=== EXCERPT ===

D80/D90 gallery: http://esfotoclix.com
Photo blog: http://esfotoclix.com/blog1
 
You are just confirming that I am not crazy.
Well, don't take this too far. If all you want to do is convert RAW-to-JPG in ViewNX, then it would appear there isn't much to be gained (still digging into that, though). However, if you need to adjust exposure or white balance, doing it on a 12-bit or 14-bit image will more often than not come out far ahead of the compressed 8-bit JPG data. In fact, except for being in a pinch, I would not recommend WB adjustments in JPG format at all.
I second that recommendation. Image 'salvage' only.
--
David~
WSSA Member #90



. . . shoot like there's no film in the thing!
 
I for one am convinced that, with the D5000, JPEGs converted from Raw using ViewNX (without adjustment) are superior to JPEGs created by the camera. Sharper, more detail, more depth to the color. I haven't spent a lot of time testing why that is, but it's noticeable.

When I got back the D5k from the first recall, I mistakenly left it on the JPEG Fine setting that the service technician had used. Those images stand right out in the collection on the hard drive, so much so that I had to notate them so as not to waste time wondering what went wrong with the usual excellent IQ.

=== WHAT YOU SHOULD DO ===
List every bit depth the forum excerpt mentions. The rows that come next are drawn from a separate source.

=== DATASET EXCERPTS ===
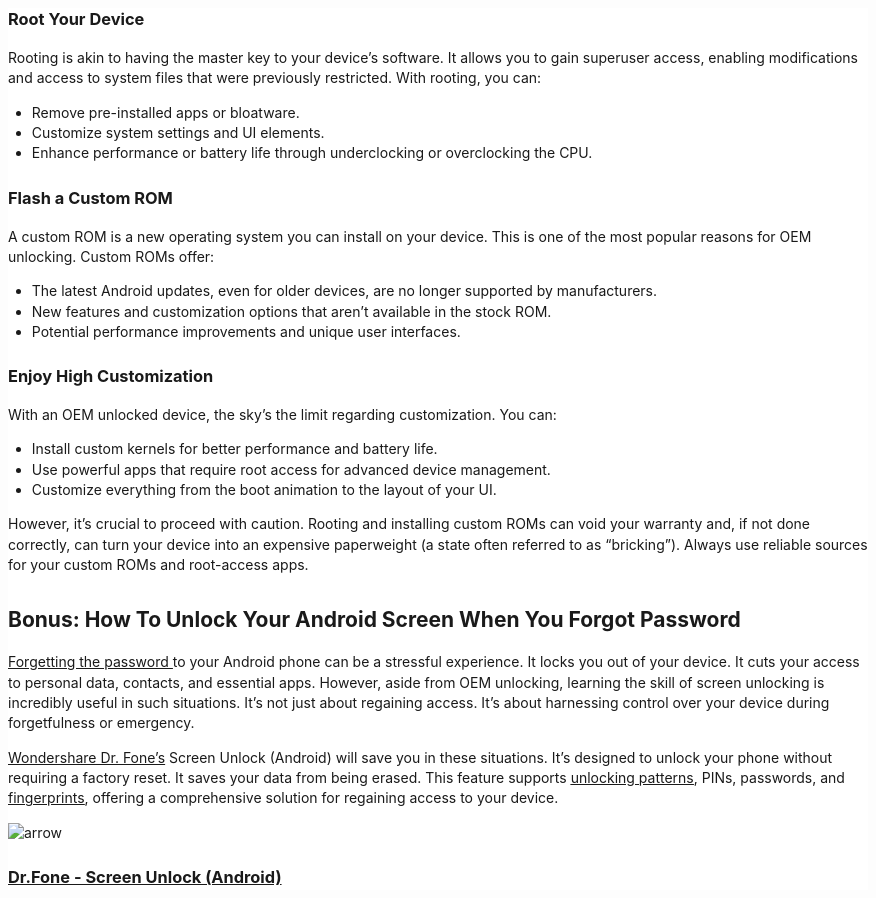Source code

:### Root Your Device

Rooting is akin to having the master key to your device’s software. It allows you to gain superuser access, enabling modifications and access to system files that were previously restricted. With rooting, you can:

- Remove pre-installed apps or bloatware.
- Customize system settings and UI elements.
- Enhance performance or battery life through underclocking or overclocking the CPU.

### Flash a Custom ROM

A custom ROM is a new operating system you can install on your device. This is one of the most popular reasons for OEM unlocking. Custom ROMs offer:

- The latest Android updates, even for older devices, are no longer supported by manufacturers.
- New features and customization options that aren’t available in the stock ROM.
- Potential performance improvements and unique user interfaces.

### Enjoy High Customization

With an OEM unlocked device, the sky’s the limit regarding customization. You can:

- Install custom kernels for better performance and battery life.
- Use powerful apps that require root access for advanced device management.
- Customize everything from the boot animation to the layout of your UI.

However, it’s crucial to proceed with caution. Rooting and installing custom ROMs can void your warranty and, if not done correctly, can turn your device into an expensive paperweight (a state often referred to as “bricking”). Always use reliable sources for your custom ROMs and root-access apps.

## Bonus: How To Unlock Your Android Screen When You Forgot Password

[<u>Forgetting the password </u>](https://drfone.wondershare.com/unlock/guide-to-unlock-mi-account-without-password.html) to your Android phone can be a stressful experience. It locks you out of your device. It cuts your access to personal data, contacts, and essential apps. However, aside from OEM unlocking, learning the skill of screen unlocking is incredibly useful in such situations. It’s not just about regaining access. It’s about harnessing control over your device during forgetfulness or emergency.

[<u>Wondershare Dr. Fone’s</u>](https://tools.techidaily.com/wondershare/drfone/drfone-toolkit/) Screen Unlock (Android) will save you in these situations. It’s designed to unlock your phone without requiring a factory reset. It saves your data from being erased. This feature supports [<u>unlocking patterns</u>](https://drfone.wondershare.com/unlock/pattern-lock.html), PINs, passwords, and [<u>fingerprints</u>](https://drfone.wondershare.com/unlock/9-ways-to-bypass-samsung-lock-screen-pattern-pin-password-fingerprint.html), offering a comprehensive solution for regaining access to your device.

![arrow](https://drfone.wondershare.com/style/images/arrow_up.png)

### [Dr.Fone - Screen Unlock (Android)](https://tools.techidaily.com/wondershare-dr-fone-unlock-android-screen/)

---

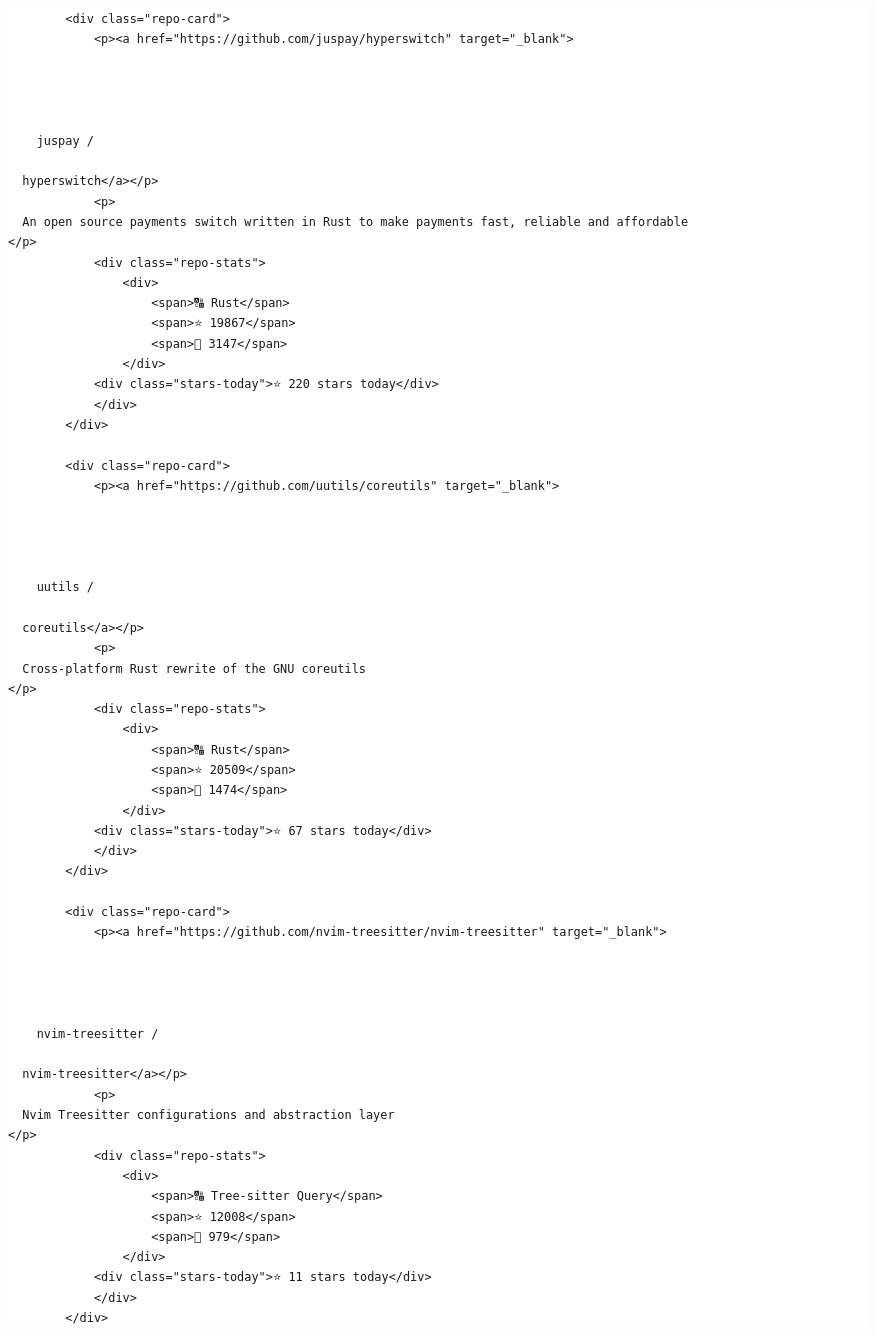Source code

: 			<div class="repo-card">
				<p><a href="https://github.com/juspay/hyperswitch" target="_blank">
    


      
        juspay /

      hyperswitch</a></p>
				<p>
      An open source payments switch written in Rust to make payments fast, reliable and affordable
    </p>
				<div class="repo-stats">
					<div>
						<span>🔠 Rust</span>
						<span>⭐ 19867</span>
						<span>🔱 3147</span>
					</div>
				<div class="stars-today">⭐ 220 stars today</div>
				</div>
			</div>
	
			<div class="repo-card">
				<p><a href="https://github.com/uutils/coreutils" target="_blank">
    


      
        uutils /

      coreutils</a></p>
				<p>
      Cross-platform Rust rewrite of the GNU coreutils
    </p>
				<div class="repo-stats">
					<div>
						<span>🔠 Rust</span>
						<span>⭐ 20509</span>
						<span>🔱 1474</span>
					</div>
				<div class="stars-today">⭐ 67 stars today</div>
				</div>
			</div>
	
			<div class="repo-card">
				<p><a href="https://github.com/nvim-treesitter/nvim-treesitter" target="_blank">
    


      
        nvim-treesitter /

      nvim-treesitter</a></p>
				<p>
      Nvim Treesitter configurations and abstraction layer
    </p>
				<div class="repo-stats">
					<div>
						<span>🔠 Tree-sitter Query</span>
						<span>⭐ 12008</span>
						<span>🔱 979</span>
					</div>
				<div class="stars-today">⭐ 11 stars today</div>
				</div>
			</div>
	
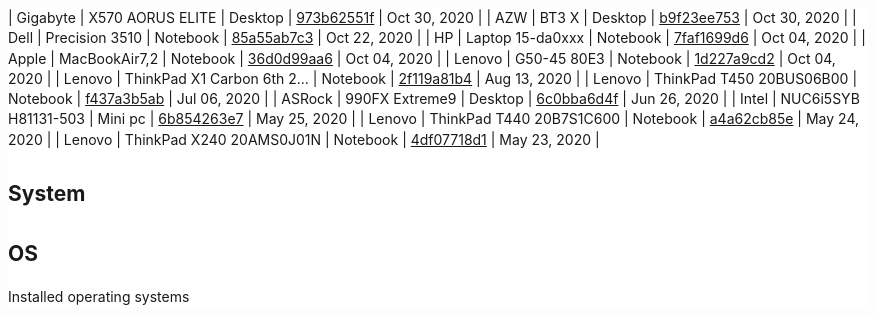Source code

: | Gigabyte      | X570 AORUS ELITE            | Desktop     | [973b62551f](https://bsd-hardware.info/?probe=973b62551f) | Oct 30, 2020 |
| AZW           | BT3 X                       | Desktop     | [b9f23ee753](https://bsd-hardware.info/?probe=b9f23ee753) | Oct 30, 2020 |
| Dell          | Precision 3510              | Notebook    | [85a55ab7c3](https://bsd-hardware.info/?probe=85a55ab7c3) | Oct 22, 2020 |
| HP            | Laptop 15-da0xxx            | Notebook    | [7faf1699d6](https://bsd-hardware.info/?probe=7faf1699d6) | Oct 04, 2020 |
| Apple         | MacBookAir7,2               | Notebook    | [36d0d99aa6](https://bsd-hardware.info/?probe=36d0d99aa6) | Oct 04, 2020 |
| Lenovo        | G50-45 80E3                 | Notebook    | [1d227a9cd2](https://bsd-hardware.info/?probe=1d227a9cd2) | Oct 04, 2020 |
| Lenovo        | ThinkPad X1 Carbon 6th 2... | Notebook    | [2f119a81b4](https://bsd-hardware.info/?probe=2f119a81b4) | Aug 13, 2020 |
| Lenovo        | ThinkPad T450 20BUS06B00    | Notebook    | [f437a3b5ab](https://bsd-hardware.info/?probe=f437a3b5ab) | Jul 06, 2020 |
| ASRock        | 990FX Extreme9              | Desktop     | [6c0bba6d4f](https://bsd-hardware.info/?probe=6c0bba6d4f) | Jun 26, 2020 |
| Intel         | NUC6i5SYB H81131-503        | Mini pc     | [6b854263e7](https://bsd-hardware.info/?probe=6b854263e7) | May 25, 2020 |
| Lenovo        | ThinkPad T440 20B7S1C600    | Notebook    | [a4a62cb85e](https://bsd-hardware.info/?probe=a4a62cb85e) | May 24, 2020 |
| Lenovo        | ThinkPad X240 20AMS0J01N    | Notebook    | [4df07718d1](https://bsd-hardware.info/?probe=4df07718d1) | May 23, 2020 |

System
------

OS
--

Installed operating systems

* * *

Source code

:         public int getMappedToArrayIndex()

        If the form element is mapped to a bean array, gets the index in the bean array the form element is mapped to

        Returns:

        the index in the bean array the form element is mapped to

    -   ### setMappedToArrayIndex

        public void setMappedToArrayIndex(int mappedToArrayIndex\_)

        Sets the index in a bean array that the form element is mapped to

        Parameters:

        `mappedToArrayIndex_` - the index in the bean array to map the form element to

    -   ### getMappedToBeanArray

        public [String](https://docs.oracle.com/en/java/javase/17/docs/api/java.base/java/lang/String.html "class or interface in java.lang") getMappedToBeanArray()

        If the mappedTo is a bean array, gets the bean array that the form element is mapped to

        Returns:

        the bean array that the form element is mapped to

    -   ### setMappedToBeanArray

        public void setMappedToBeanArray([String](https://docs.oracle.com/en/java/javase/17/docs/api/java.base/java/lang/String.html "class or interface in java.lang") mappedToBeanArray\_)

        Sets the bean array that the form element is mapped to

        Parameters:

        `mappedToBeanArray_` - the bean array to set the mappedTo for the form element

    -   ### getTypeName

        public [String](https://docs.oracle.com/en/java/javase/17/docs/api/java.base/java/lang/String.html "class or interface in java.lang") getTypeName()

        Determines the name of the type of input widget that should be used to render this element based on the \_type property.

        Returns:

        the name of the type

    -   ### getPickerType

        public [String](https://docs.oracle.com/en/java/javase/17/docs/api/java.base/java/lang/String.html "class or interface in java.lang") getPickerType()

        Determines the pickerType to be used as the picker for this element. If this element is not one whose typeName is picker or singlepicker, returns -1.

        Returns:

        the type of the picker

=== SOLUTION BELOW ===
12-bit, 14-bit, 8-bit